Automated Annotation of Computer Science Research Data using Taxonomies
Intelligent Information Management
Christoph Göpfert M.Sc.
Prof. Dr.-Ing. Martin Gaedke
Open Science encourages the transparent dissemination of research data. Research data repositories are providing the essential infrastructure for archiving and sharing data in a manner facilitating reuse. However, the increasing amount of research data is making it increasingly difficult for researchers to find relevant data that can be reused, as the sheer amount of data can be overwhelming and tedious to navigate.
A potential solution for facilitating the discovery of research data after publication is through automated annotation with semantic concepts originating from curated taxonomies. These concepts can be used to describe key characteristics of the research data in a structured, machine-readable way. The initial data used for automated annotation may include the dataset's title and description, as well as other meta information related to the research data.
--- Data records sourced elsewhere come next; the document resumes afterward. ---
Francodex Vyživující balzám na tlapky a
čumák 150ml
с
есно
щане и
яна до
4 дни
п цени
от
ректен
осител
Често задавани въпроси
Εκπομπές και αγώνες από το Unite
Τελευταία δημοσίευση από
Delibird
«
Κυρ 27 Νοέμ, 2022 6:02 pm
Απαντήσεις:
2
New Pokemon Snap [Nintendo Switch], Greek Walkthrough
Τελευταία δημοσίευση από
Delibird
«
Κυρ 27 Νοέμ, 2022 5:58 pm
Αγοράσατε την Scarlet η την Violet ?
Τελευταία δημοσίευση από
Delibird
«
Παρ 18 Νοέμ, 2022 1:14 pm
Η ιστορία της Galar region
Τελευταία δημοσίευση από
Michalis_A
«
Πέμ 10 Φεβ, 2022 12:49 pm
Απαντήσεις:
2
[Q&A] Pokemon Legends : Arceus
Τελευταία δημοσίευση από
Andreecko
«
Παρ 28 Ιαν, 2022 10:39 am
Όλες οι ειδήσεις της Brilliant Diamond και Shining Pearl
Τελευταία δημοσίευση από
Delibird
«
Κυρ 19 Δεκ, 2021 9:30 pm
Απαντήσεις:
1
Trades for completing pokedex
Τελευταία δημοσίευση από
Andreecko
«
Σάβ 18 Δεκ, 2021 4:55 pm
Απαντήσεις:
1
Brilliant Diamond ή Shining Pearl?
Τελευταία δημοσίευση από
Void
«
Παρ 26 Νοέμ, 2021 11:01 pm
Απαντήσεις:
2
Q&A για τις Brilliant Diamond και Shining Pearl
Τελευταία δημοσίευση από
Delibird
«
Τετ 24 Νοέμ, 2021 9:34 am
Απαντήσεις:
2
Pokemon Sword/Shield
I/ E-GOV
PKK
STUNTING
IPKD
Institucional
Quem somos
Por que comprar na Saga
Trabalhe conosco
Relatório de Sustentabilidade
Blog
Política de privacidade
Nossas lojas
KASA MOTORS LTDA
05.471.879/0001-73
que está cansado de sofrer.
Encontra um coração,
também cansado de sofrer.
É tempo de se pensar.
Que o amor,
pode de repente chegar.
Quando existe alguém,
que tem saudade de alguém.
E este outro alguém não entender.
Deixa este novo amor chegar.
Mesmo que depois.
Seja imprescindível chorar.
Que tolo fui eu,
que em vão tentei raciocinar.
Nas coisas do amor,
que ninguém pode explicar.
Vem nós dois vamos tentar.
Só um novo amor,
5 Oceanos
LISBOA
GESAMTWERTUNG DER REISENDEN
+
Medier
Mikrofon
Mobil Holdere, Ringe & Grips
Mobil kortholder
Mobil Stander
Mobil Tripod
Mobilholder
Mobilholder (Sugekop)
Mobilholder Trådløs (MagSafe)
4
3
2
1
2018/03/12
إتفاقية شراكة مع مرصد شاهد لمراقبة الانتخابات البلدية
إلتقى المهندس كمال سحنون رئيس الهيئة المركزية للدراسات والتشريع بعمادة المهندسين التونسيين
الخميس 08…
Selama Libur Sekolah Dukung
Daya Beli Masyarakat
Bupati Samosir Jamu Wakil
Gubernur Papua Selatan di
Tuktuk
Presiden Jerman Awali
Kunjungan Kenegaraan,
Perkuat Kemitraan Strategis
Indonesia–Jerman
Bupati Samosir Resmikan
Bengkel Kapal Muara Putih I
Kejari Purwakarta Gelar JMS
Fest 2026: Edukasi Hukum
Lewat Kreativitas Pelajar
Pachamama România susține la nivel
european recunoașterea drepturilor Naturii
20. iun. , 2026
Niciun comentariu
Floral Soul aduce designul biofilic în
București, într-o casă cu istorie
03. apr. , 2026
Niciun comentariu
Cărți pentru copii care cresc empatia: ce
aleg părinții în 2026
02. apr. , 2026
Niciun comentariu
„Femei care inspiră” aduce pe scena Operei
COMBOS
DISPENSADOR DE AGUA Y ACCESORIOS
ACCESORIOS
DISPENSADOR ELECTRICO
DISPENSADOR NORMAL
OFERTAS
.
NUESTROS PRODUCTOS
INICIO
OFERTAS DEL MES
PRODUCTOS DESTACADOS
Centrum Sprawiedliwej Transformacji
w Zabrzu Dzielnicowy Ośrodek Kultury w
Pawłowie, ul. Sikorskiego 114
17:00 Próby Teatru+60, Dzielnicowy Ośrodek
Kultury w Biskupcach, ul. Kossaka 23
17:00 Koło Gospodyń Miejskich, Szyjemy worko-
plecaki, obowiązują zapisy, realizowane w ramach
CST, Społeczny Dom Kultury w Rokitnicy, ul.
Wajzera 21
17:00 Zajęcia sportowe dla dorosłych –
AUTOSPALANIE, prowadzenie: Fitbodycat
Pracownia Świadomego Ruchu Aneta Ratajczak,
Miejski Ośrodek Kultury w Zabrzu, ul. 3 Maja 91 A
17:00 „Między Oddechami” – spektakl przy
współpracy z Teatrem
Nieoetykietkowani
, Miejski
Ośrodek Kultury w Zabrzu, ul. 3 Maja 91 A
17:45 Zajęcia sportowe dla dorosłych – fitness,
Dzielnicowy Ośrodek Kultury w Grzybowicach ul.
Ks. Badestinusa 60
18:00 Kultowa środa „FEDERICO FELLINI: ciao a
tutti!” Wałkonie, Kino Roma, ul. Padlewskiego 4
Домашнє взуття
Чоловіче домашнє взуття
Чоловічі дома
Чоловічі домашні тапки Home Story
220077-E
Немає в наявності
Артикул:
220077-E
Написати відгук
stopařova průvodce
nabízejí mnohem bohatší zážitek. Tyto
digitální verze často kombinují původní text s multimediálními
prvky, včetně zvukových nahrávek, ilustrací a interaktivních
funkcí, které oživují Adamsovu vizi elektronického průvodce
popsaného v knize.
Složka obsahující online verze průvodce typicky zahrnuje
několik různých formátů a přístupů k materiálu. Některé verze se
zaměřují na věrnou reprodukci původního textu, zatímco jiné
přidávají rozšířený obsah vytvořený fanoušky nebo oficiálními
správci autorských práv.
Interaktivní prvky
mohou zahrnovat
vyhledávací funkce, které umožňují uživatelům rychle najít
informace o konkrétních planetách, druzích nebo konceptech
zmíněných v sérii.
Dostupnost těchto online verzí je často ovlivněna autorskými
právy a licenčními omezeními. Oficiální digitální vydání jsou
The objective of this master thesis is to develop such an automatic annotation approach utilizing curated taxonomies of the computer science domain. The purpose of the approach is to improve metadata descriptions according to the FAIR principles (Findable, Accessible, Interoperable, Reusable). For this purpose, the first step is to conduct a requirements analysis and investigate the state of the art in the field of automated metadata annotation. Existing solutions have to be classified and evaluated according to the previously identified requirements. Finally, an approach for automated annotation of research data utilizing semantic concepts from taxonomies of the computer science domain has to be designed, implemented, and evaluated based on the requirements.